À quatre mois de l’élection présidentielle en Côte d’Ivoire, le suspense demeure entier autour de la candidature d’Alassane Ouattara. Malgré les attentes de ses partisans, le chef de l’État ivoirien maintient une stratégie de silence, soigneusement orchestrée, qui alimente toutes les spéculations. Derrière ce flou, trois raisons principales se dégagent, éclairant la tactique du président sortant.
Première explication de cette attente : la « stratégie de l’usure ». En retardant l’annonce de sa décision, Alassane Ouattara prend l’opposition de court. Privée d’un adversaire désigné, cette dernière peine à définir une ligne claire et à structurer sa campagne. Plusieurs alliances se forment et se défont, tandis que les critiques manquent de cible précise. Cette indétermination permet au RHDP, le parti au pouvoir, de garder l’initiative, en évitant les attaques directes et en contrôlant le tempo du débat politique. Déjà lors des précédentes échéances, le président avait usé de ce ressort, provoquant surprise et désorganisation chez ses rivaux.
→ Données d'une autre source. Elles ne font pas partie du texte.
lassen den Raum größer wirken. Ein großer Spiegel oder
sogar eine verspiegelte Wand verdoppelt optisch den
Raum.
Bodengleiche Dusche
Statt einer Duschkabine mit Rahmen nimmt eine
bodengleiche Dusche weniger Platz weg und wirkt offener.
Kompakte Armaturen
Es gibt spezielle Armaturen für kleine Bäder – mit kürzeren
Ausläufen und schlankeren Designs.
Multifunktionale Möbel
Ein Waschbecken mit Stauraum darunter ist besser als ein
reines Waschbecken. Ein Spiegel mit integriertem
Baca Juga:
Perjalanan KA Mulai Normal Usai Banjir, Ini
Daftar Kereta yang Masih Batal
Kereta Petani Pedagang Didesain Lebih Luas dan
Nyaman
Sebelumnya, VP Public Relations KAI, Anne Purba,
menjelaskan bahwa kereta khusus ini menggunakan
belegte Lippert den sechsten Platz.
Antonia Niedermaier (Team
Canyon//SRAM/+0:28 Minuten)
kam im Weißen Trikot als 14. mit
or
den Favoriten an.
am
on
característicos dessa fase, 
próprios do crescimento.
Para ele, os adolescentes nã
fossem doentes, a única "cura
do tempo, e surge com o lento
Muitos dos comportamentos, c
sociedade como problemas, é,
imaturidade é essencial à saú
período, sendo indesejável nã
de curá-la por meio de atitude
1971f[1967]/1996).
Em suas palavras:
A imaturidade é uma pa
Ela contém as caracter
En outre, une déclaration anticipée aurait pour effet immédiat de concentrer sur lui la critique, tant au niveau national qu’international, en particulier sur la question d’un éventuel quatrième mandat, sujet sensible qui suscite des débats tant en Côte d’Ivoire qu’à l’étranger.
Préserver l’unité du RHDP
Le second motif tient à la cohésion interne du RHDP. L’unité du parti au pouvoir reste, en apparence, solide. Pourtant, sous la surface, des ambitions s’expriment et des stratégies individuelles se dessinent déjà en vue de l’après-Ouattara. Une annonce prématurée de candidature – ou, à l’inverse, un retrait – risquerait d’exacerber ces rivalités, provoquant des frustrations ou même des défections, à l’image de ce qui s’était produit lors du précédent scrutin avec le départ de certaines figures majeures. En différant sa décision, Alassane Ouattara préserve ainsi la discipline de son camp et maintient ses troupes en ordre derrière lui, évitant de créer un terrain propice à la division.
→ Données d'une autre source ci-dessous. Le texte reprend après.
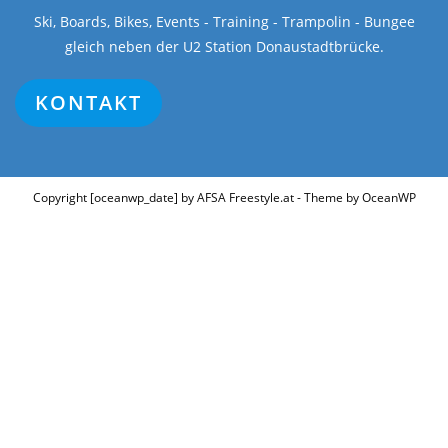
Ski, Boards, Bikes, Events - Training - Trampolin - Bungee
gleich neben der U2 Station Donaustadtbrücke.
KONTAKT
Copyright [oceanwp_date] by AFSA Freestyle.at - Theme by OceanWP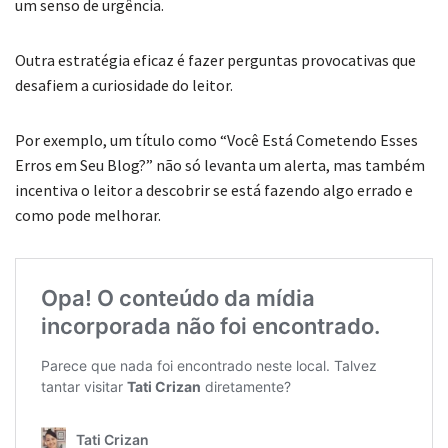
um senso de urgência.
Outra estratégia eficaz é fazer perguntas provocativas que
desafiem a curiosidade do leitor.
Por exemplo, um título como “Você Está Cometendo Esses
Erros em Seu Blog?” não só levanta um alerta, mas também
incentiva o leitor a descobrir se está fazendo algo errado e
como pode melhorar.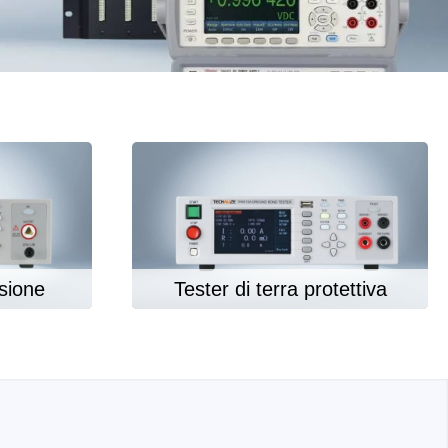
o
denza
tori e C-
 USB
nsione
Tester di terra protettiva
mputer e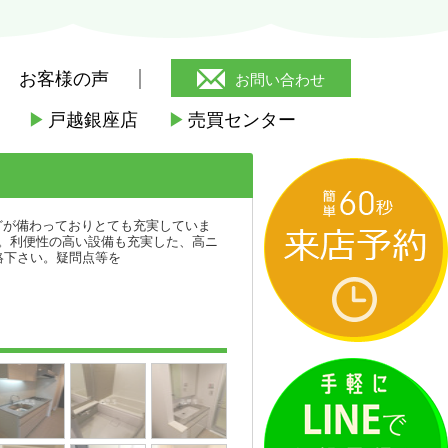
お客様の声
お問い合わせ
▶
戸越銀座店
▶
売買センター
駅
>
パークハビオ武蔵小山
どが備わっておりとても充実していま
。利便性の高い設備も充実した、高ニ
絡下さい。疑問点等を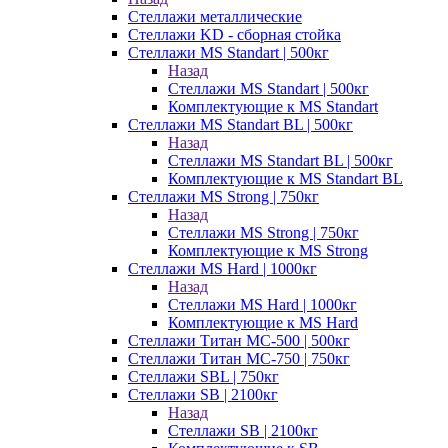
Стеллажи металлические
Стеллажи KD - сборная стойка
Стеллажи MS Standart | 500кг
Назад
Стеллажи MS Standart | 500кг
Комплектующие к MS Standart
Стеллажи MS Standart BL | 500кг
Назад
Стеллажи MS Standart BL | 500кг
Комплектующие к MS Standart BL
Стеллажи MS Strong | 750кг
Назад
Стеллажи MS Strong | 750кг
Комплектующие к MS Strong
Стеллажи MS Hard | 1000кг
Назад
Стеллажи MS Hard | 1000кг
Комплектующие к MS Hard
Стеллажи Титан МС-500 | 500кг
Стеллажи Титан МС-750 | 750кг
Стеллажи SBL | 750кг
Стеллажи SB | 2100кг
Назад
Стеллажи SB | 2100кг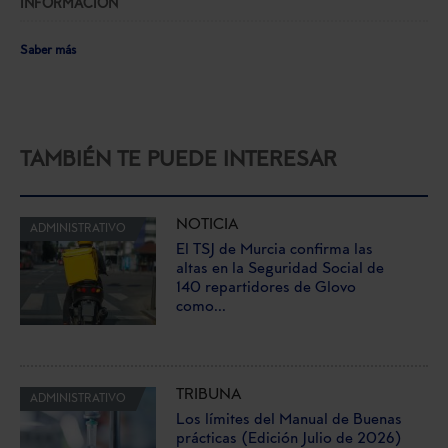
INFORMACIÓN
Saber más
TAMBIÉN TE PUEDE INTERESAR
NOTICIA
ADMINISTRATIVO
El TSJ de Murcia confirma las
altas en la Seguridad Social de
140 repartidores de Glovo
como...
TRIBUNA
ADMINISTRATIVO
Los límites del Manual de Buenas
prácticas (Edición Julio de 2026)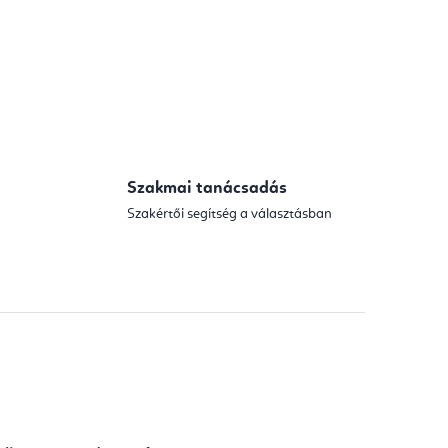
Szakmai tanácsadás
Szakértői segítség a választásban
Enfin, le chef de l’État semble privilégier le choix d’un moment hautement symbolique pour annoncer sa position. Son discours récent au stade d’Ebimpé, marqué par des hommages appuyés à ses prédécesseurs et un positionnement au-dessus des querelles partisanes, laisse entrevoir une volonté de s’ériger en « père de la nation ». Ce rôle, il pourrait le revendiquer en profitant d’un contexte solennel, tel que la fête de l’indépendance le 7 août, pour officialiser sa candidature. Un tel calendrier renforcerait l’image d’un homme d’État prenant sa décision non pas pour des raisons personnelles, mais au nom de la stabilité et de l’unité nationale.
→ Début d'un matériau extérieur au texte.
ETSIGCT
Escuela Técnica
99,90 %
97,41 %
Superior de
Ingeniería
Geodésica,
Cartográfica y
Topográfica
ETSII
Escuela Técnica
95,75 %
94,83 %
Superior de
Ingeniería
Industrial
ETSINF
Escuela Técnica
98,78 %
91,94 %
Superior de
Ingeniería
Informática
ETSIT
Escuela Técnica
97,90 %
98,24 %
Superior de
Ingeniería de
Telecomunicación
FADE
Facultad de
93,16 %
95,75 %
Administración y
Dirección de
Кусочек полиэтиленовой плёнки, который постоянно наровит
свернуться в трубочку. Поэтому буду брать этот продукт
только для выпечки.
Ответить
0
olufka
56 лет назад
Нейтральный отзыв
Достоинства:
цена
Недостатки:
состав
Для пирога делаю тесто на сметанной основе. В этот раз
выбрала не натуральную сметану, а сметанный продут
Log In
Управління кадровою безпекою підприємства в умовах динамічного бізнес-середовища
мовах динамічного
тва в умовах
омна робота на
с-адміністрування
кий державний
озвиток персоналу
De nombreuses questions en suspens
Ce suspense savamment entretenu n’est pas sans conséquence sur la scène politique ivoirienne car il désoriente l’opposition, retarde la clarification des stratégies et laisse planer l’incertitude sur la configuration du prochain scrutin. Le jeu reste donc ouvert, tant du côté du RHDP que parmi les adversaires politiques.
Reste à savoir si Alassane Ouattara choisira de briguer un nouveau mandat ou s’il optera pour une sortie solennelle.